Am kommenden Tag musste ich direkt nach dem Aufstehen zum Bahnhof aufbrechen. Ich ließ mir so viel Zeit, dass ich ohnehin schon spät dran war – und dann stieg ich auch noch in den falschen Bus ein, der statt zum Bahnhof raus aus der Stadt fuhr. Zum Glück bemerkte ich meinen Fehler sehr schnell, sodass ich aussteigen und in den richtigen Bus steigen konnte. Erleichtert wollte ich mich schon im Sitz zurücklehnen, als der Fahrer plötzlich anhielt und grundlos ausstieg. Mit jeder Minute, die verging, wuchs meine Panik. Wenig später kehrte der Mann mit einem Snack in der Hand zurück und fuhr zum Bahnhof.
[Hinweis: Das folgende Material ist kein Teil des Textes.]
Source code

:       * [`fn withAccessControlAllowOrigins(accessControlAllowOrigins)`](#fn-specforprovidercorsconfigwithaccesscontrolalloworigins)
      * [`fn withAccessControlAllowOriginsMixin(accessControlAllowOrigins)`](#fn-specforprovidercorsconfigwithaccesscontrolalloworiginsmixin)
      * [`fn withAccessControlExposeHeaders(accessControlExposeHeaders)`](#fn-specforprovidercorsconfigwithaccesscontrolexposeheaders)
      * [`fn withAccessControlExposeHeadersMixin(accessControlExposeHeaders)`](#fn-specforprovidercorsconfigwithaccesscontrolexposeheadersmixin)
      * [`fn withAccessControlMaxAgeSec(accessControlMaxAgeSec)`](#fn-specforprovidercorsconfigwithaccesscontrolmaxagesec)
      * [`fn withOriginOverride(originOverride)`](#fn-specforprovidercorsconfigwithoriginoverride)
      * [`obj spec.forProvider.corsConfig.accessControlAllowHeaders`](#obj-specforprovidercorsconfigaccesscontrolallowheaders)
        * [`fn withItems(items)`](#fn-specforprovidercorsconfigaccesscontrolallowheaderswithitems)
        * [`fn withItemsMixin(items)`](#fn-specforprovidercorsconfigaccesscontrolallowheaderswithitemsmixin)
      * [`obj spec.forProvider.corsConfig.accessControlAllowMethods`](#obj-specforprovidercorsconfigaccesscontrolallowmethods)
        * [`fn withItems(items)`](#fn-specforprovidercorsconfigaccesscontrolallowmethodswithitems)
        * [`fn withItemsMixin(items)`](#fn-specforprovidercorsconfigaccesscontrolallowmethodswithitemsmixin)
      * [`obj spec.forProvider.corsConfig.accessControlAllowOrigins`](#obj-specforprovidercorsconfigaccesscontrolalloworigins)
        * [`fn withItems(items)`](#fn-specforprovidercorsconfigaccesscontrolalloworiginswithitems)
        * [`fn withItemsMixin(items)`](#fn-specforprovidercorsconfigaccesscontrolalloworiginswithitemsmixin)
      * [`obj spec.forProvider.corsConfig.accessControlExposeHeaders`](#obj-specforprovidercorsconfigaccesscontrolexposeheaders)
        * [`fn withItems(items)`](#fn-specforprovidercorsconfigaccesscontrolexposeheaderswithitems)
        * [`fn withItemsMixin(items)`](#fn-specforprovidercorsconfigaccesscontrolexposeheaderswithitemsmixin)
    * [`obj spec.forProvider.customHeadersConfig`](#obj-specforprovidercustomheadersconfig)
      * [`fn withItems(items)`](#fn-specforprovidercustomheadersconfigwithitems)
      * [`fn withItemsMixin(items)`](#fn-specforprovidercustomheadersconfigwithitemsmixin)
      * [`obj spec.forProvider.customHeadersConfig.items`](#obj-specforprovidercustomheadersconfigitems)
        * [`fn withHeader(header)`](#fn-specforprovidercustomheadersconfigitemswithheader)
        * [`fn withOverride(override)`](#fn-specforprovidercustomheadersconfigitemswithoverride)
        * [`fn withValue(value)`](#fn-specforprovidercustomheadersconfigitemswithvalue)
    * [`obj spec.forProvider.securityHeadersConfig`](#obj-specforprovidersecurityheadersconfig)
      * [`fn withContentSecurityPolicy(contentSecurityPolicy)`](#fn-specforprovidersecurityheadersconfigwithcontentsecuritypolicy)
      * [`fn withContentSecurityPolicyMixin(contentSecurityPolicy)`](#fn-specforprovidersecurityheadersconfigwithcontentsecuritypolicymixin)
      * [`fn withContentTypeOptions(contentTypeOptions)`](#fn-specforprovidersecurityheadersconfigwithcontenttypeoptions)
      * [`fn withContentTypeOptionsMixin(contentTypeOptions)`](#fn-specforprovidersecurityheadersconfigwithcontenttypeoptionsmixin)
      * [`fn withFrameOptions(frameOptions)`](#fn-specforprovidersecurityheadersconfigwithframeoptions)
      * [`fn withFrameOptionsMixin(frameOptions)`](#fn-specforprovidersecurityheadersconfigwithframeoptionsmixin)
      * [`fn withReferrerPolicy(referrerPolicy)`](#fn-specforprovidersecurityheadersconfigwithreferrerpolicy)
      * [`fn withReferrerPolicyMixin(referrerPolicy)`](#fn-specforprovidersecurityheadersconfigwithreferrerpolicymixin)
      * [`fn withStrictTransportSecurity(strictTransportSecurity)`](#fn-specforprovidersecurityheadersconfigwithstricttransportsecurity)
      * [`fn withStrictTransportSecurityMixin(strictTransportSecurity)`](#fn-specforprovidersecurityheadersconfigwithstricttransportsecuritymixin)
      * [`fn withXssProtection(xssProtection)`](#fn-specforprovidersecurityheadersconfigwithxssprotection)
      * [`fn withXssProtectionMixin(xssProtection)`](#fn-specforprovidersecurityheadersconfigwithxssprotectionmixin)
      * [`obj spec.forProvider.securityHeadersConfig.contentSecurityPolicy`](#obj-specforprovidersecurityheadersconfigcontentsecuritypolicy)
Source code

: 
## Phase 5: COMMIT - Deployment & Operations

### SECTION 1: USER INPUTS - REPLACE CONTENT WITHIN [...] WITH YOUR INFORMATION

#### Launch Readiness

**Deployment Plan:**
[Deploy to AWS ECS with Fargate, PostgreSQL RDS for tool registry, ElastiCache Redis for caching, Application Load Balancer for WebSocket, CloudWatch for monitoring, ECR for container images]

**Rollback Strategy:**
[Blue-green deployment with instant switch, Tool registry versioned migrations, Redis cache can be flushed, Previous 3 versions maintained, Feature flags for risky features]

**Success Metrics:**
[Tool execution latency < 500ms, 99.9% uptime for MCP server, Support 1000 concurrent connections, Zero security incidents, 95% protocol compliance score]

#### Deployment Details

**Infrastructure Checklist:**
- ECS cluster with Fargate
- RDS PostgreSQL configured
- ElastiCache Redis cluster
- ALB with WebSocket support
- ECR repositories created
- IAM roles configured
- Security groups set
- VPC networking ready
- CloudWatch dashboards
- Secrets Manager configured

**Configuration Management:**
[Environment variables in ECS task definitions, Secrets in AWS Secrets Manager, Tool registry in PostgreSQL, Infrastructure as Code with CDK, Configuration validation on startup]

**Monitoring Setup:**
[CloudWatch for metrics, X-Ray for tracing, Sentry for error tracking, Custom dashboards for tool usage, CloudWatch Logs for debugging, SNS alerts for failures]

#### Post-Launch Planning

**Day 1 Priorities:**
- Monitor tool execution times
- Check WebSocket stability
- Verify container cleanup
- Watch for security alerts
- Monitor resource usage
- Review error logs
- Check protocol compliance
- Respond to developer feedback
Ich raste zum Gleis und schaffte es tatsächlich, mich drei Minuten vor Abfahrt in den Sitz fallen zu lassen. Umso entspannter war dann die Fahrt: Bis nach Bukarest dauerte es neun Stunden, die ich zum Schlafen und Schreiben nutze. Abends kam ich in der Hauptstadt an und ging – nach einem letzten Covrig – direkt zum Flughafen. Mein Flug ging zwar erst am nächsten Morgen, allerdings schon um sechs Uhr früh, sodass sich eine Unterkunft zu buchen nicht gelohnt hätte. So schlug ich also die restlichen Stunden in Rumänien am Flughafen tot und ließ die Reise Revue passieren. Ich war mehr als glücklich, mich für dieses Land, seine wunderschönen Städte und atemberaubende Natur entschieden zu haben. Orte, an denen ich ein Teil meines Herzens zurückgelassen habe. Mit Menschen, die mir hoffentlich auf zukünftigen Abenteuern noch einmal begegnen werden.